AP PHOTO / SUKHDEV CHATTBAR
Mais la région Afrique de l'OMS s'est montrée prudente sur la promotion de son utilisation, tout en la maintenant «soutient la médecine traditionnelle scientifiquement prouvée». "Les plantes médicinales comme Artemisia annua sont considérées comme des traitements possibles pour Covid-19 et devraient être testées pour leur efficacité et leurs effets secondaires indésirables", a-t-il déclaré dans un communiqué .
Au Cameroun, un archevêque de l'Église catholique affirme avoir découvert un remède contre le virus grâce à ses 30 années de recherche en phytothérapie. L'archevêque Samuel Kleda affirme avoir attiré beaucoup d'attention dans le pays d'Afrique centrale, car il offre gratuitement le remède «Huiles essentielles». Cela a incité le gouvernement du Cameroun à envoyer une équipe pour étudier le traitement.
Mais alors que le gouvernement camerounais a affirmé son intérêt pour la médecine traditionnelle, le pays a commandé de la chloroquine, déjà couramment utilisée localement comme médicament antipaludique, et de l'azithromycine (un anti-biotique) pour traiter les infections à coronavirus.

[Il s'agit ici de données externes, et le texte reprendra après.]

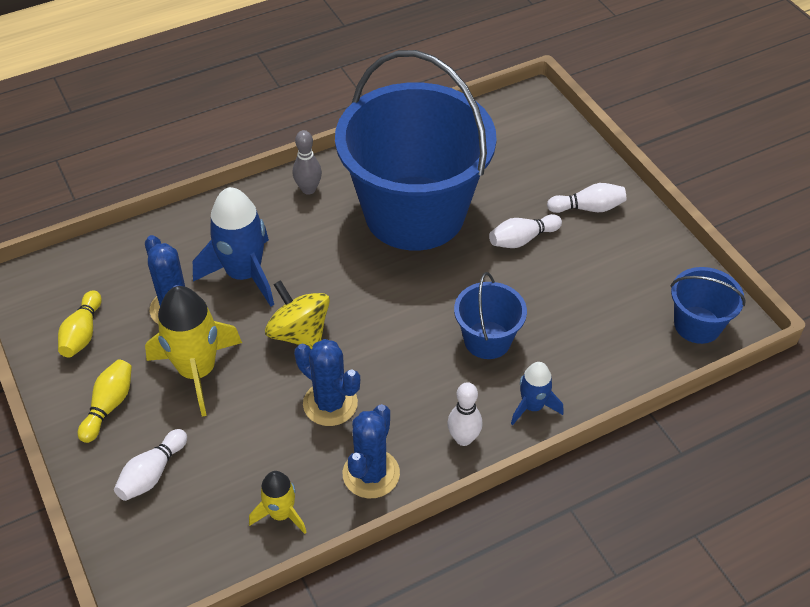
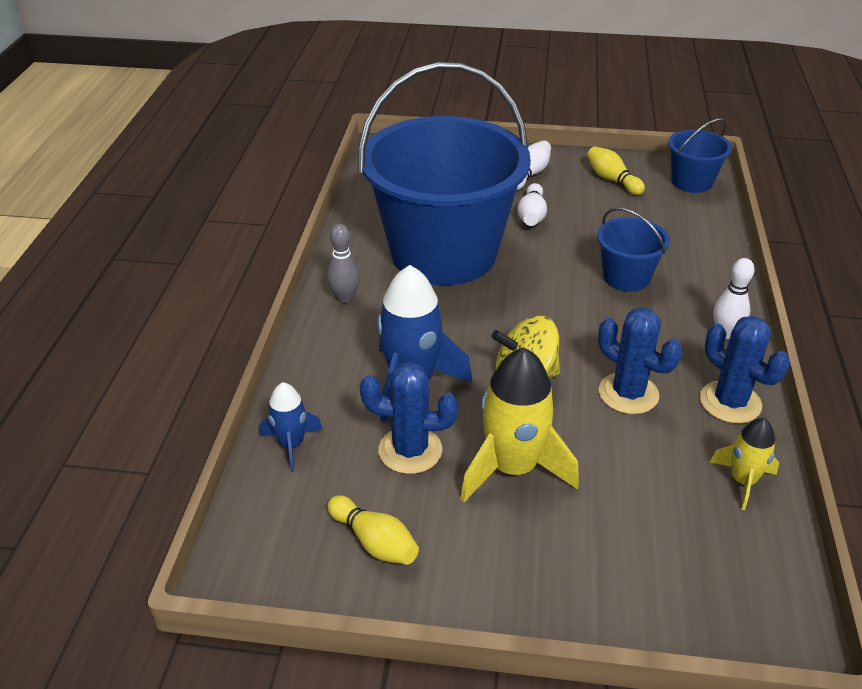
camera: 55 degrees left, 10 degrees down
yellow bowling pin [78,359,132,443] -> yellow bowling pin moved to [587,146,645,195]
white bowling pin [114,429,187,501] -> none
blue cactus [294,339,360,426] -> blue cactus turned 60 degrees clockwise [598,307,682,414]
blue rocket [511,362,564,425] -> blue rocket moved to [260,382,323,472]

L' usine de brousse Cancer a été utilisée par des herboristes sud-africains pour aider à lutter contre la pandémie de grippe de 1918 qui a tué 20 millions de personnes. La même herbe a été développée par une entreprise africaine de plantes indigènes pour traiter le cancer, la tuberculose, le diabète et d'autres maladies. Phyto Nova a étudié les propriétés de la plante pendant trois ans.
Une partie du défi pour les pays africains est que beaucoup ont en premier lieu de très petits budgets de santé et une part infime de celle consacrée au soutien de la recherche et du développement local. Jusqu'à 80% des Africains utilisent des plantes médicinales pour guérir à un moment donné de leur vie, mais sans recherche rigoureuse, ils ne sont pas tous réalisables pour devenir des médicaments commerciaux largement disponibles.
«Le processus normal de test (un médicament) prend beaucoup de temps car vous devez effectuer toutes les phases», explique le Dr Zabulon Yoti, directeur régional des urgences de l'OMS pour l'Afrique. «Vous devez faire des tests sur des animaux avant de venir chez l'homme. En ce qui concerne les humains, vous devez tester un petit groupe de personnes et également surveiller tous les effets pendant le test - les positifs, les effets secondaires et certains effets à moyen et long terme. Ensuite, vous pouvez donner à une population plus importante. »
«Normalement, il faut plus de 10 mois pour obtenir des médicaments, mais pour Ebola, nous avons reçu un vaccin en peu de temps», explique le Dr Zabulon. «Nous utilisons ces processus pour essayer de nous hâter et de travailler en moins de temps. Ce n'est pas seulement pour les médecines traditionnelles africaines mais c'est pour tous les médicaments du monde entier », Dr Zabulon.